Nella pellicola è centrale la romantica filosofia coreana («inyeon») su come le relazioni tra esseri umani si formino e si intensifichino nel corso di molte vite. Come spiega la protagonista al marito, si aggiunge un ulteriore strato di inyeon anche quando due sconosciuti si incrociano per strada e i loro vestiti si sfiorano accidentalmente, perché significa che qualcosa c’è già stato tra loro nelle vite passate. Se due persone si sposano, allora significa che tra loro ci sono stati ottomila strati di inyeon nel corso di ottomila differenti vite. Nora è convinta – forse per gioco, ma l’aspetto etico non è mai un gioco e non mai casuale – che l’inyeon non sia solo una prerogativa coreana e dei coreani: anche da questo punto di vista è aperta a qualsiasi tipo di contaminazione culturale.
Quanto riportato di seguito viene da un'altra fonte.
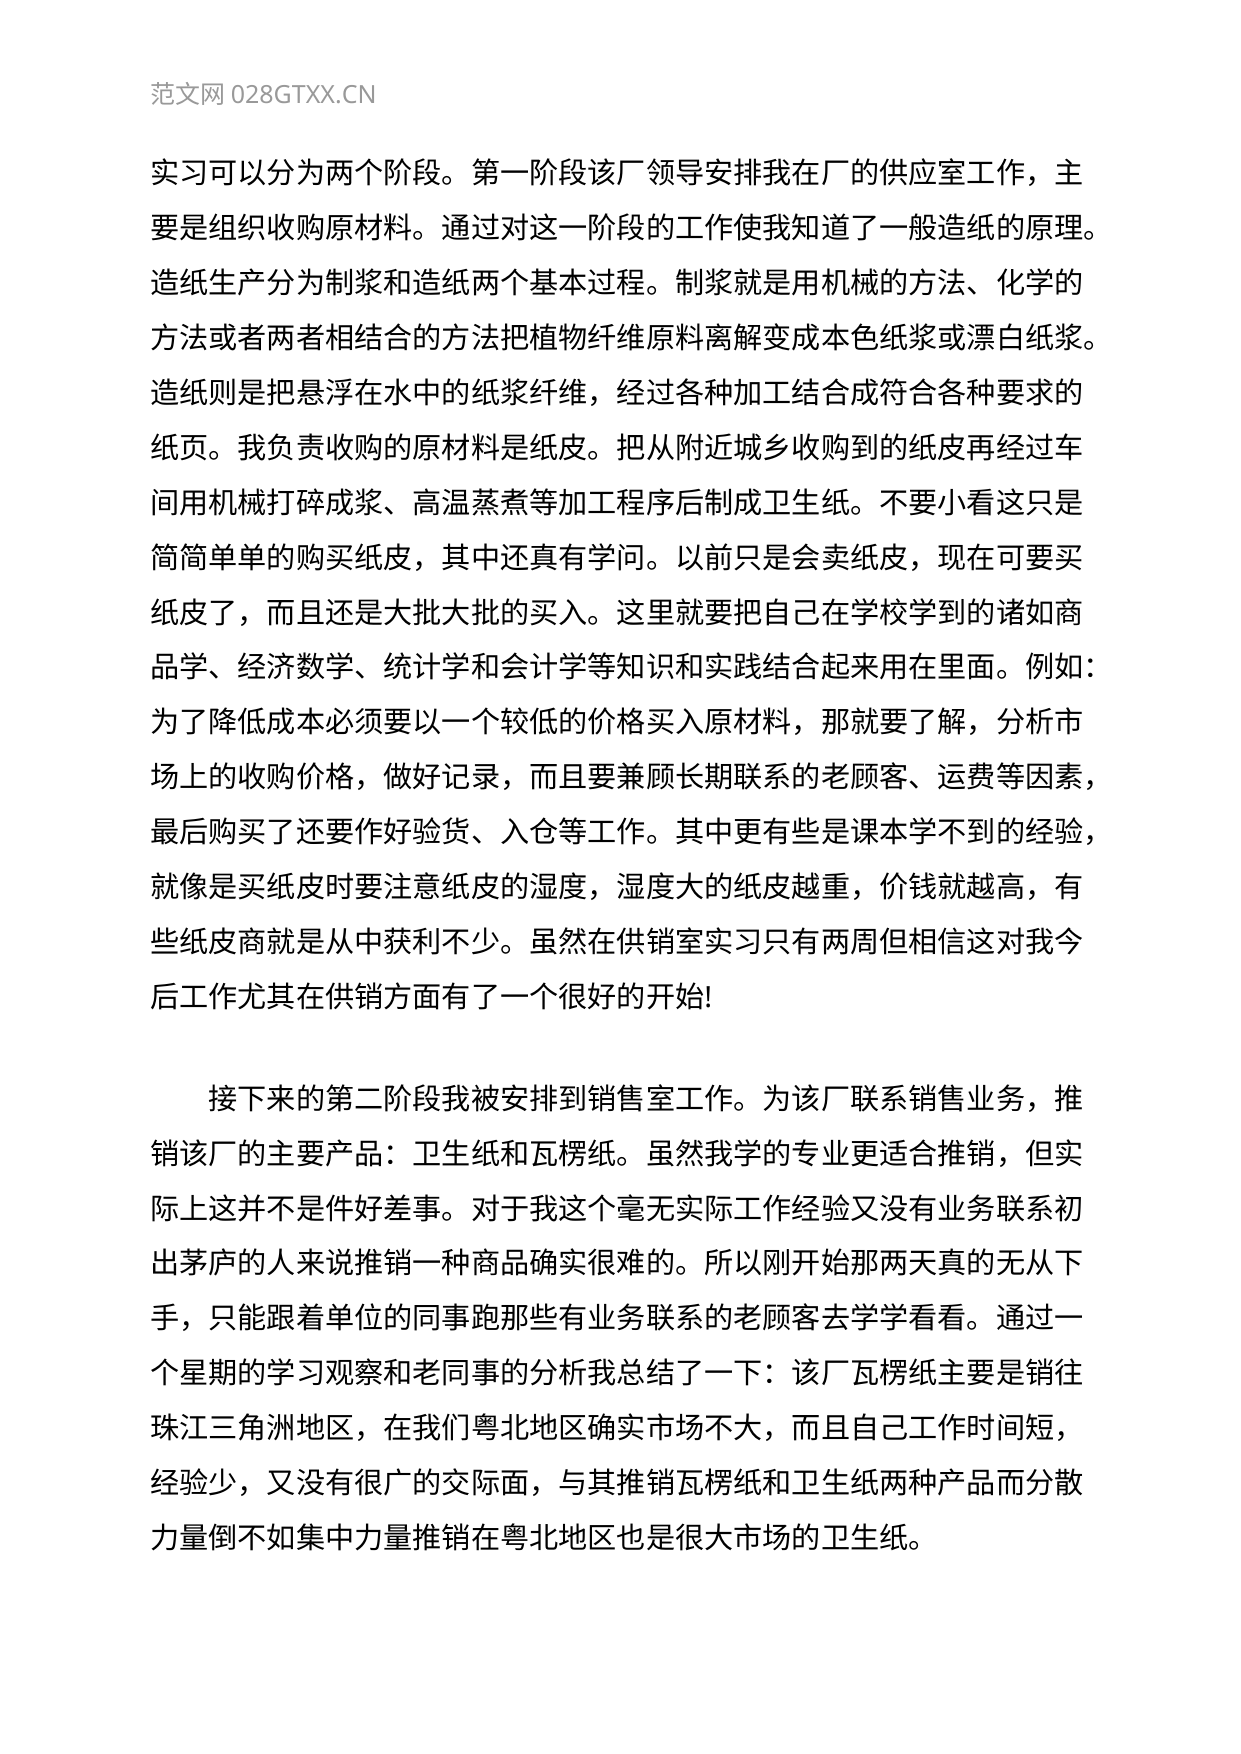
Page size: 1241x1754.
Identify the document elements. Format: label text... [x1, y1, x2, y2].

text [150, 150, 1090, 1016]
text 接下来的第二阶段我被安排到销售室工作。为该厂联系销售业务，推销该厂的主要产品：卫生纸和瓦楞纸。虽然我学的专业更适合推销，但实际上这并不是件好差事。对于我这个毫无实际工作经验又没有业务联系初出茅庐的人来说推销一种商品确实很难的。所以刚开始那两天真的无从下手，只能跟着单位的同事跑那些有业务联系的老顾客去学学看看。通过一个星期的学习观察和老同事的分析我总结了一下：该厂瓦楞纸主要是销往珠江三角洲地区，在我们粤北地区确实市场不大，而且自己工作时间短，经验少，又没有很广的交际面，与其推销瓦楞纸和卫生纸两种产品而分散力量倒不如集中力量推销在粤北地区也是很大市场的卫生纸。 [150, 1075, 1090, 1557]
In realtà, ciò che in assoluto mi ha maggiormente affascinato delle dinamiche relazionali presenti nella pellicola – in un periodo in cui la mancanza di rispetto per gli altri e soprattutto per i più deboli appare prassi; in cui il contatore dei femminicidi, spesso determinato da un delirante senso del possesso, fa pensare ad un nuovo medio evo – è il grande rispetto per i sentimenti e per la libertà individuale tra i protagonisti del film. Ritengo si tratti di una lezione straordinaria e da non sottovalutare. Inoltre, credo debba essere sottolineato il fatto che ciò non viene mai esplicitato formalmente, cioè, è dato – giustamente – per scontato (in informatica, la definiremmo un’impostazione «by default»).
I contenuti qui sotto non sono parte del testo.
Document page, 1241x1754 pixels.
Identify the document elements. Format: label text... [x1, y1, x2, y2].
In ultima analisi, vorrei evidenziare che mi è sempre piaciuto essere dalla parte degli sconfitti: ad esempio, da bambino parteggiavo sempre per i pellerossa. «Past Lives» non ha vinto alcun premio Oscar; il protagonista maschile non ha coronato il suo sogno d’amore; la protagonista femminile appare lacerata da una ferita non rimarginabile; Arthur – attore «non protagonista» per eccellenza, difatti manco candidato al premio Oscar – non potrà fare a meno di sentirsi tutta la vita come un «terzo». Tutti e tre però vivono una vita, complicata e struggente, ma piena di forti sentimenti e coinvolgimenti che non me li fa vedere come sconfitti ma come protagonisti di una vita (e di un film) che vale la pena di essere vissuta.